*Dataset records*
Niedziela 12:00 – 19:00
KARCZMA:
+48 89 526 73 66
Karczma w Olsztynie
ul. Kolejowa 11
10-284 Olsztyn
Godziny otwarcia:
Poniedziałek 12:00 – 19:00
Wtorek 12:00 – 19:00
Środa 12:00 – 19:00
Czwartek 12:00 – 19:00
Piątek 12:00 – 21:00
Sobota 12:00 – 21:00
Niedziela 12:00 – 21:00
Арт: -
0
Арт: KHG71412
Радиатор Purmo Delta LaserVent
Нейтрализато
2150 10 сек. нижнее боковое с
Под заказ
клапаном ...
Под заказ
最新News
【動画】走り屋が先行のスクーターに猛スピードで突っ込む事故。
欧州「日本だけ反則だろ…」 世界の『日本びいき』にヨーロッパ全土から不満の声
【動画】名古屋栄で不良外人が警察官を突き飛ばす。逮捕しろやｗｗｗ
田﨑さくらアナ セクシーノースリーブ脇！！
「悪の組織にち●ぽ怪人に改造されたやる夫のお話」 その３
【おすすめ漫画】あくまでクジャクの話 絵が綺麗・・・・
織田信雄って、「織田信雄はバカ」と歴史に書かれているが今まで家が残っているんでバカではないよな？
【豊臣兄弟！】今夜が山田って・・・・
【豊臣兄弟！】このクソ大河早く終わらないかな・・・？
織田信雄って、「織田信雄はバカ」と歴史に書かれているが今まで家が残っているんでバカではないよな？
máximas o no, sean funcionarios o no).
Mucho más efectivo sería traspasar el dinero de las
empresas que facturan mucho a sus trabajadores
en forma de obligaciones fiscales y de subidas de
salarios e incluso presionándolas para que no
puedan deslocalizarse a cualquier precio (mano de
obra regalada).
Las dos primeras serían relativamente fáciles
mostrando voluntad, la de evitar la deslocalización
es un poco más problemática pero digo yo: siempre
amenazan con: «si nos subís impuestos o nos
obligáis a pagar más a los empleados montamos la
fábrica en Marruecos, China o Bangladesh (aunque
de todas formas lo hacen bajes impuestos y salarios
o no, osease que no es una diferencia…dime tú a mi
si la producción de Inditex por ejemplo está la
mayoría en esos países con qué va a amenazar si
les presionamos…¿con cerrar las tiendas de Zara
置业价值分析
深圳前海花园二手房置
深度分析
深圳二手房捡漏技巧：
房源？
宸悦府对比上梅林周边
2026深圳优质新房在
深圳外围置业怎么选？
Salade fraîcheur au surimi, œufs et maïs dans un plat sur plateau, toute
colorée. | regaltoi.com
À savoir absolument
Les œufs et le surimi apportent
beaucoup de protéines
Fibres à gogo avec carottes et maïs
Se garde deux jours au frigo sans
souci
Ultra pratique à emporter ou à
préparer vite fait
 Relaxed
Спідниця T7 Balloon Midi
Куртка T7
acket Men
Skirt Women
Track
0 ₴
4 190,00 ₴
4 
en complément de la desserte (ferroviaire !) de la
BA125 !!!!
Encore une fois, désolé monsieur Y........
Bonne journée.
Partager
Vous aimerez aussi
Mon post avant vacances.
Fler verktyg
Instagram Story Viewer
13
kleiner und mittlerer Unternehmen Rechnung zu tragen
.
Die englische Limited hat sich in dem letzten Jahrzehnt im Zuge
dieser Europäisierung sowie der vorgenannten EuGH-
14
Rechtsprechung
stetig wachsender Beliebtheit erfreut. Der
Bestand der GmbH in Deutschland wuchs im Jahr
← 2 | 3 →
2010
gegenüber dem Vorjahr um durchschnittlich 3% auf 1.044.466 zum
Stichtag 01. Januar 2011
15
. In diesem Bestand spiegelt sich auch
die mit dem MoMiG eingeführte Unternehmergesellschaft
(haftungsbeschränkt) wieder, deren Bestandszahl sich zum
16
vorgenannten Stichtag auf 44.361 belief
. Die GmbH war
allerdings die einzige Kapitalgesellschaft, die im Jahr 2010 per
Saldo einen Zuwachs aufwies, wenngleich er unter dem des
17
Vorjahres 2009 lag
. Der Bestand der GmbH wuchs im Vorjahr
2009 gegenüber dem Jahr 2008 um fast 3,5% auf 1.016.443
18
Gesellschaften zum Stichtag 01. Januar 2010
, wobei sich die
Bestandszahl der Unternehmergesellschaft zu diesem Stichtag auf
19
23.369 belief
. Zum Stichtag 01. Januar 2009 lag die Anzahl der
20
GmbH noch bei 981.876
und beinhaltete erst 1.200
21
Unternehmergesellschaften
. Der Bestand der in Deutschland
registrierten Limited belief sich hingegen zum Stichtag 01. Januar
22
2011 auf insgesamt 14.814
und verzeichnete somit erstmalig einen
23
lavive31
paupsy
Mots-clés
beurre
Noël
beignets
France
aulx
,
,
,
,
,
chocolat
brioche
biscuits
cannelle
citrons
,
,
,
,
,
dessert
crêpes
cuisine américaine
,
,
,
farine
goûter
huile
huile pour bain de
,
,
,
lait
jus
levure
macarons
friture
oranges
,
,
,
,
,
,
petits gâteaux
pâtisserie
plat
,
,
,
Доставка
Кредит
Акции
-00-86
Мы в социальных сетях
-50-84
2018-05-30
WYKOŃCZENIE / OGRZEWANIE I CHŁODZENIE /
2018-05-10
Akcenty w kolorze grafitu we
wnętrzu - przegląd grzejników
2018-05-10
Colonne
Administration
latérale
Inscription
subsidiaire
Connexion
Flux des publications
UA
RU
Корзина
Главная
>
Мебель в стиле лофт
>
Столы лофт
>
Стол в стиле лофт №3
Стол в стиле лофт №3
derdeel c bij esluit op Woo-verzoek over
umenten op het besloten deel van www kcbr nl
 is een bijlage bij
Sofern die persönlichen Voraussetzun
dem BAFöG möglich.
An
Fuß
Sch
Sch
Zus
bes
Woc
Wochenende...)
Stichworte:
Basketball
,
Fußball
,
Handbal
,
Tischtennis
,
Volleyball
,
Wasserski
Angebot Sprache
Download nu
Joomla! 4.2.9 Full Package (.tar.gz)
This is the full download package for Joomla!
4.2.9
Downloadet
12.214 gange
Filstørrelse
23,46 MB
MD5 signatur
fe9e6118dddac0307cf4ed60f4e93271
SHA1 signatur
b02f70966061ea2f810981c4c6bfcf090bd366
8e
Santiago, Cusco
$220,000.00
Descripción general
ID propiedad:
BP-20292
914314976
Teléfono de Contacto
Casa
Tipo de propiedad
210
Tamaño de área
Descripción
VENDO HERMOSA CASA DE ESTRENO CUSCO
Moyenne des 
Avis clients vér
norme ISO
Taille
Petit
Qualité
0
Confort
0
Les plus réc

*Brief*
The reply is to be an exact copy of the listing.

*Finished task*
Niedziela 12:00 – 19:00
KARCZMA:
+48 89 526 73 66
Karczma w Olsztynie
ul. Kolejowa 11
10-284 Olsztyn
Godziny otwarcia:
Poniedziałek 12:00 – 19:00
Wtorek 12:00 – 19:00
Środa 12:00 – 19:00
Czwartek 12:00 – 19:00
Piątek 12:00 – 21:00
Sobota 12:00 – 21:00
Niedziela 12:00 – 21:00
Арт: -
0
Арт: KHG71412
Радиатор Purmo Delta LaserVent
Нейтрализато
2150 10 сек. нижнее боковое с
Под заказ
клапаном ...
Под заказ
最新News
【動画】走り屋が先行のスクーターに猛スピードで突っ込む事故。
欧州「日本だけ反則だろ…」 世界の『日本びいき』にヨーロッパ全土から不満の声
【動画】名古屋栄で不良外人が警察官を突き飛ばす。逮捕しろやｗｗｗ
田﨑さくらアナ セクシーノースリーブ脇！！
「悪の組織にち●ぽ怪人に改造されたやる夫のお話」 その３
【おすすめ漫画】あくまでクジャクの話 絵が綺麗・・・・
織田信雄って、「織田信雄はバカ」と歴史に書かれているが今まで家が残っているんでバカではないよな？
【豊臣兄弟！】今夜が山田って・・・・
【豊臣兄弟！】このクソ大河早く終わらないかな・・・？
織田信雄って、「織田信雄はバカ」と歴史に書かれているが今まで家が残っているんでバカではないよな？
máximas o no, sean funcionarios o no).
Mucho más efectivo sería traspasar el dinero de las
empresas que facturan mucho a sus trabajadores
en forma de obligaciones fiscales y de subidas de
salarios e incluso presionándolas para que no
puedan deslocalizarse a cualquier precio (mano de
obra regalada).
Las dos primeras serían relativamente fáciles
mostrando voluntad, la de evitar la deslocalización
es un poco más problemática pero digo yo: siempre
amenazan con: «si nos subís impuestos o nos
obligáis a pagar más a los empleados montamos la
fábrica en Marruecos, China o Bangladesh (aunque
de todas formas lo hacen bajes impuestos y salarios
o no, osease que no es una diferencia…dime tú a mi
si la producción de Inditex por ejemplo está la
mayoría en esos países con qué va a amenazar si
les presionamos…¿con cerrar las tiendas de Zara
置业价值分析
深圳前海花园二手房置
深度分析
深圳二手房捡漏技巧：
房源？
宸悦府对比上梅林周边
2026深圳优质新房在
深圳外围置业怎么选？
Salade fraîcheur au surimi, œufs et maïs dans un plat sur plateau, toute
colorée. | regaltoi.com
À savoir absolument
Les œufs et le surimi apportent
beaucoup de protéines
Fibres à gogo avec carottes et maïs
Se garde deux jours au frigo sans
souci
Ultra pratique à emporter ou à
préparer vite fait
 Relaxed
Спідниця T7 Balloon Midi
Куртка T7
acket Men
Skirt Women
Track
0 ₴
4 190,00 ₴
4 
en complément de la desserte (ferroviaire !) de la
BA125 !!!!
Encore une fois, désolé monsieur Y........
Bonne journée.
Partager
Vous aimerez aussi
Mon post avant vacances.
Fler verktyg
Instagram Story Viewer
13
kleiner und mittlerer Unternehmen Rechnung zu tragen
.
Die englische Limited hat sich in dem letzten Jahrzehnt im Zuge
dieser Europäisierung sowie der vorgenannten EuGH-
14
Rechtsprechung
stetig wachsender Beliebtheit erfreut. Der
Bestand der GmbH in Deutschland wuchs im Jahr
← 2 | 3 →
2010
gegenüber dem Vorjahr um durchschnittlich 3% auf 1.044.466 zum
Stichtag 01. Januar 2011
15
. In diesem Bestand spiegelt sich auch
die mit dem MoMiG eingeführte Unternehmergesellschaft
(haftungsbeschränkt) wieder, deren Bestandszahl sich zum
16
vorgenannten Stichtag auf 44.361 belief
. Die GmbH war
allerdings die einzige Kapitalgesellschaft, die im Jahr 2010 per
Saldo einen Zuwachs aufwies, wenngleich er unter dem des
17
Vorjahres 2009 lag
. Der Bestand der GmbH wuchs im Vorjahr
2009 gegenüber dem Jahr 2008 um fast 3,5% auf 1.016.443
18
Gesellschaften zum Stichtag 01. Januar 2010
, wobei sich die
Bestandszahl der Unternehmergesellschaft zu diesem Stichtag auf
19
23.369 belief
. Zum Stichtag 01. Januar 2009 lag die Anzahl der
20
GmbH noch bei 981.876
und beinhaltete erst 1.200
21
Unternehmergesellschaften
. Der Bestand der in Deutschland
registrierten Limited belief sich hingegen zum Stichtag 01. Januar
22
2011 auf insgesamt 14.814
und verzeichnete somit erstmalig einen
23
lavive31
paupsy
Mots-clés
beurre
Noël
beignets
France
aulx
,
,
,
,
,
chocolat
brioche
biscuits
cannelle
citrons
,
,
,
,
,
dessert
crêpes
cuisine américaine
,
,
,
farine
goûter
huile
huile pour bain de
,
,
,
lait
jus
levure
macarons
friture
oranges
,
,
,
,
,
,
petits gâteaux
pâtisserie
plat
,
,
,
Доставка
Кредит
Акции
-00-86
Мы в социальных сетях
-50-84
2018-05-30
WYKOŃCZENIE / OGRZEWANIE I CHŁODZENIE /
2018-05-10
Akcenty w kolorze grafitu we
wnętrzu - przegląd grzejników
2018-05-10
Colonne
Administration
latérale
Inscription
subsidiaire
Connexion
Flux des publications
UA
RU
Корзина
Главная
>
Мебель в стиле лофт
>
Столы лофт
>
Стол в стиле лофт №3
Стол в стиле лофт №3
derdeel c bij esluit op Woo-verzoek over
umenten op het besloten deel van www kcbr nl
 is een bijlage bij
Sofern die persönlichen Voraussetzun
dem BAFöG möglich.
An
Fuß
Sch
Sch
Zus
bes
Woc
Wochenende...)
Stichworte:
Basketball
,
Fußball
,
Handbal
,
Tischtennis
,
Volleyball
,
Wasserski
Angebot Sprache
Download nu
Joomla! 4.2.9 Full Package (.tar.gz)
This is the full download package for Joomla!
4.2.9
Downloadet
12.214 gange
Filstørrelse
23,46 MB
MD5 signatur
fe9e6118dddac0307cf4ed60f4e93271
SHA1 signatur
b02f70966061ea2f810981c4c6bfcf090bd366
8e
Santiago, Cusco
$220,000.00
Descripción general
ID propiedad:
BP-20292
914314976
Teléfono de Contacto
Casa
Tipo de propiedad
210
Tamaño de área
Descripción
VENDO HERMOSA CASA DE ESTRENO CUSCO
Moyenne des 
Avis clients vér
norme ISO
Taille
Petit
Qualité
0
Confort
0
Les plus réc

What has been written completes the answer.